DecodingMyAutism.com is our website to try and help parents and children living with Autism in their lives. We are focused on delivering you the best book we can possible create. When you think of a sunny day and your child is happy, but their is always that thing you should mention. Or that little factoid that could make the difference between an awkward moment and a delightful experience. What do I truly need to know to take care of your child for an hour or two?
http://www.decodingmyautism.com/
You have spoken my every thought. Thanks for this post. I think you hit the nail on the head. I think after we recover our children, we lose our bearings…. We started to raise a neurotypical child, then an autistic child, then back to some sort of semi-neurotypical child…. Every time they do something “not normal” we freak.

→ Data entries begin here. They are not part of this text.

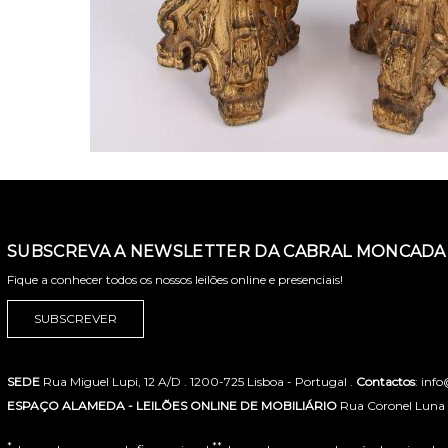
SUBSCREVA A NEWSLETTER DA CABRAL MONCADA 
Fique a conhecer todos os nossos leilões online e presenciais!
SUBSCREVER
SEDE
Rua Miguel Lupi, 12 A/D . 1200-725 Lisboa - Portugal .
Contactos
: inf
ESPAÇO ALAMEDA - LEILÕES ONLINE DE MOBILIÁRIO
Rua Coronel Luna de
*
**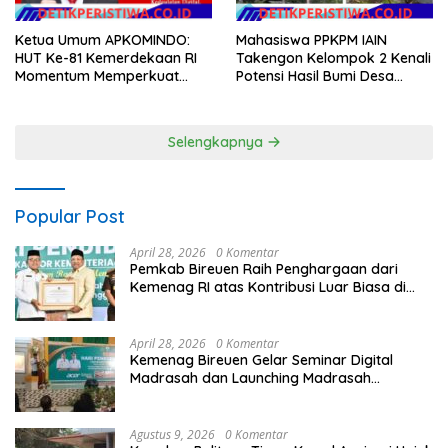
Mahasiswa PPKPM IAIN
Ketua Umum APKOMINDO:
Takengon Kelompok 2 Kenali
HUT Ke-81 Kemerdekaan RI
Potensi Hasil Bumi Desa
Momentum Memperkuat
Pantan Nangka
Kedaulatan Digital, Inovasi
Teknologi, dan Kepastian
Hukum Menuju Indonesia
Selengkapnya
Emas 2045
Popular Post
April 28, 2026
0 Komentar
Pemkab Bireuen Raih Penghargaan dari
Kemenag RI atas Kontribusi Luar Biasa di
Sektor Keagamaan dan Pendidikan
April 28, 2026
0 Komentar
Kemenag Bireuen Gelar Seminar Digital
Madrasah dan Launching Madrasah
Unggulan Peringati Hardiknas 2026
Agustus 9, 2026
0 Komentar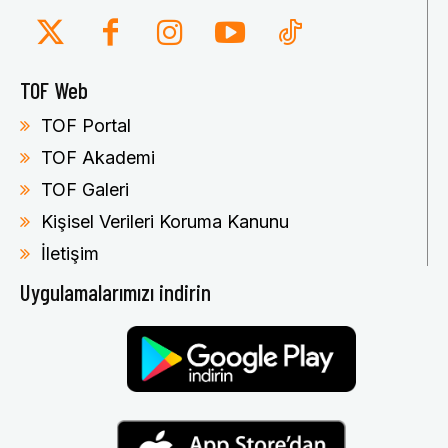
TOF Web
TOF Portal
TOF Akademi
TOF Galeri
Kişisel Verileri Koruma Kanunu
İletişim
Uygulamalarımızı indirin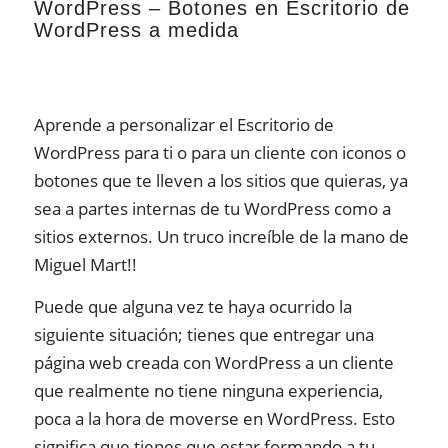
WordPress – Botones en Escritorio de
WordPress a medida
Aprende a personalizar el Escritorio de
WordPress para ti o para un cliente con iconos o
botones que te lleven a los sitios que quieras, ya
sea a partes internas de tu WordPress como a
sitios externos. Un truco increíble de la mano de
Miguel Mart!!
Puede que alguna vez te haya ocurrido la
siguiente situación; tienes que entregar una
página web creada con WordPress a un cliente
que realmente no tiene ninguna experiencia,
poca a la hora de moverse en WordPress. Esto
significa que tienes que estar formando a tu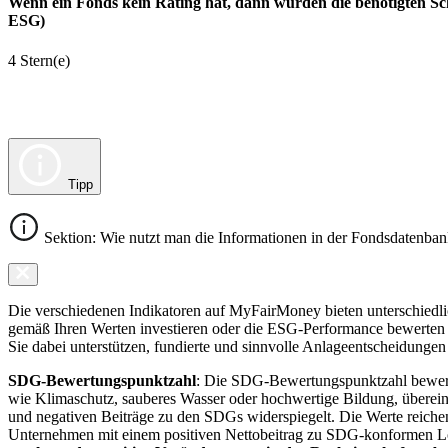
Wenn ein Fonds kein Rating hat, dann wurden die benötigten Sc
ESG)
4 Stern(e)
Tipp
Sektion: Wie nutzt man die Informationen in der Fondsdatenba
Die verschiedenen Indikatoren auf MyFairMoney bieten unterschiedlich
gemäß Ihren Werten investieren oder die ESG-Performance bewerten mö
Sie dabei unterstützen, fundierte und sinnvolle Anlageentscheidungen 
SDG-Bewertungspunktzahl
: Die SDG-Bewertungspunktzahl bewerte
wie Klimaschutz, sauberes Wasser oder hochwertige Bildung, übereins
und negativen Beiträge zu den SDGs widerspiegelt. Die Werte reiche
Unternehmen mit einem positiven Nettobeitrag zu SDG-konformen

Is it a regression?! Is it a normal tantrum?! Was it what they ate 25 minutes ago? Are they just tired?!!! We become soooo obsessed with what’s occurring in the moment.
And just like you, this “Polyanna” as friends liked to call me, became mean. And I had mean thoughts. As my son recovered, if I was around family that “never understood autism” and at the moment my son was doing great and THEIR normal child was having the tantrum of the century…. Well, deep down I would feel sooooo good. I was so glad to see the humiliation in their faces…. Nothing made me feel better about my child than to watch another with normal kiddos squirming for their life. How messed up is that?!??!!! But we’re human and we fall short and like you, for me, my faith in God has been my saving grace and a point that has slowly brought me back to compassion and joy for others…
Thanks again for being so transparent. This site has really been like a giant understanding hug for me on a daily basis!! You are loved for your vulnerability.
Your post will be saved to remind me of what is important. I was the same way, before and during autism. My son isn’t recovered yet, but my family is in a much better place when I am happy inside. When negative thoughts start to enter my mind, I find myself singing Let It Go helps to do just that. Happy Mother’s Day to all!